▶ Work required: Retype the data exactly, from its first line to the line containing "right eye: (800, 495)", including both, and skip any picture.

▶ Records supplied:
=== Section Start ===

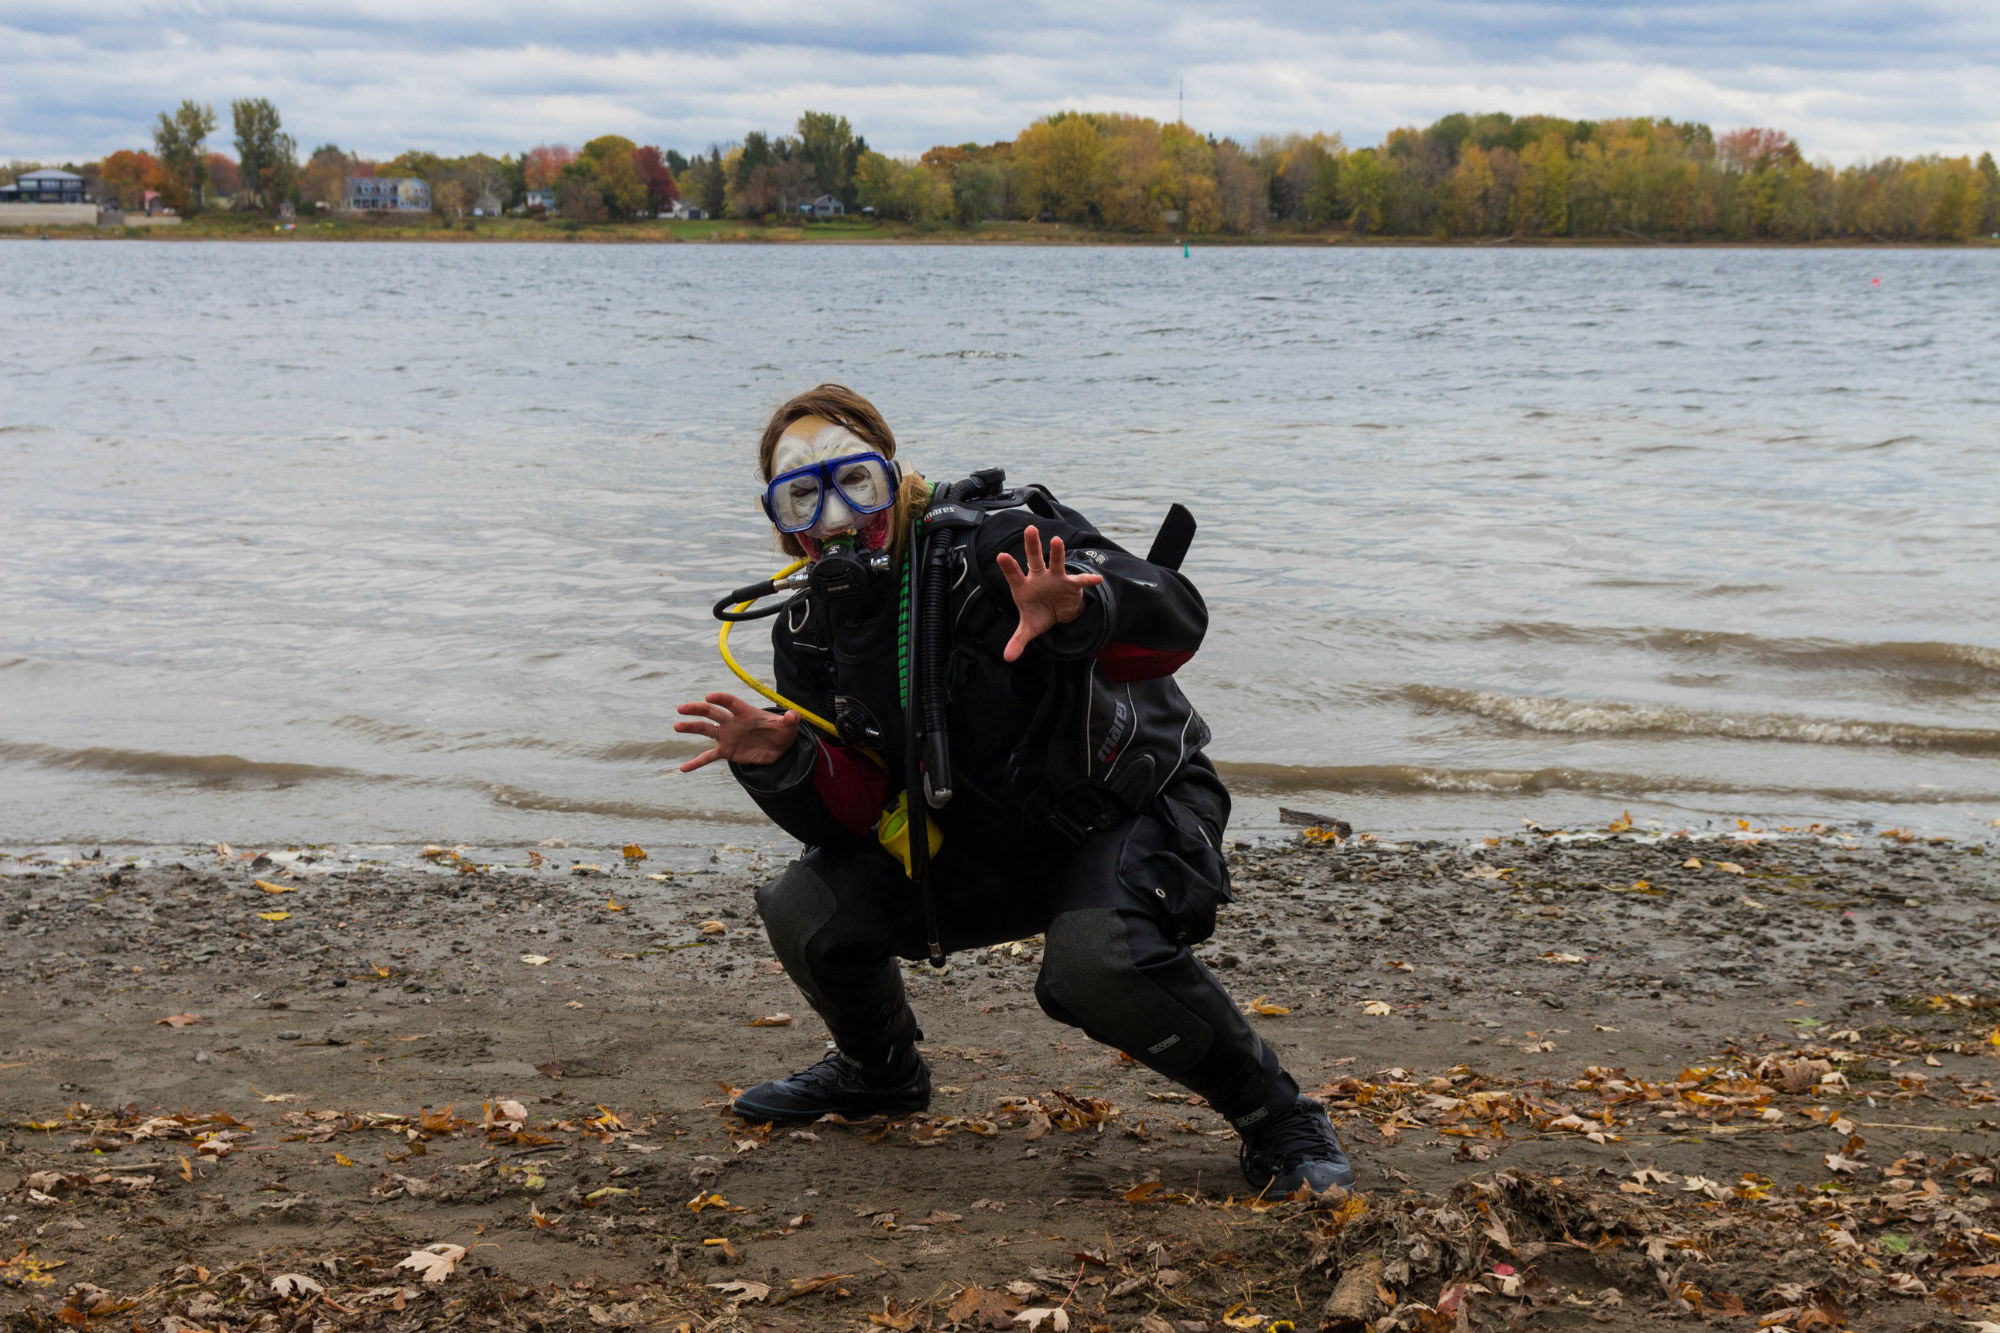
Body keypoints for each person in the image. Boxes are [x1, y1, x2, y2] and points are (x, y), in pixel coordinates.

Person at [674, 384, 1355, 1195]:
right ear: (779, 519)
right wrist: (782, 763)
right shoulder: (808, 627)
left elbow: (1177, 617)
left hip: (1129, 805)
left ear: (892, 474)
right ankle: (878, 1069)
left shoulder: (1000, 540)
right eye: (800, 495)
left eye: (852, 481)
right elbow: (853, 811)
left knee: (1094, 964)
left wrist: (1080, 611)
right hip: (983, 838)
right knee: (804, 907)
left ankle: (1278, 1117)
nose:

=== Section End ===

▶ Result:
Body keypoints for each person in the image. Boxes are [x1, y1, x2, y2] and points are (x, y), in pixel coordinates.

Person at [674, 384, 1355, 1195]:
right ear: (779, 519)
right wrist: (782, 763)
right shoulder: (808, 627)
left elbow: (1177, 617)
left hip: (1129, 805)
left ear: (892, 474)
right ankle: (878, 1069)
left shoulder: (1000, 540)
right eye: (800, 495)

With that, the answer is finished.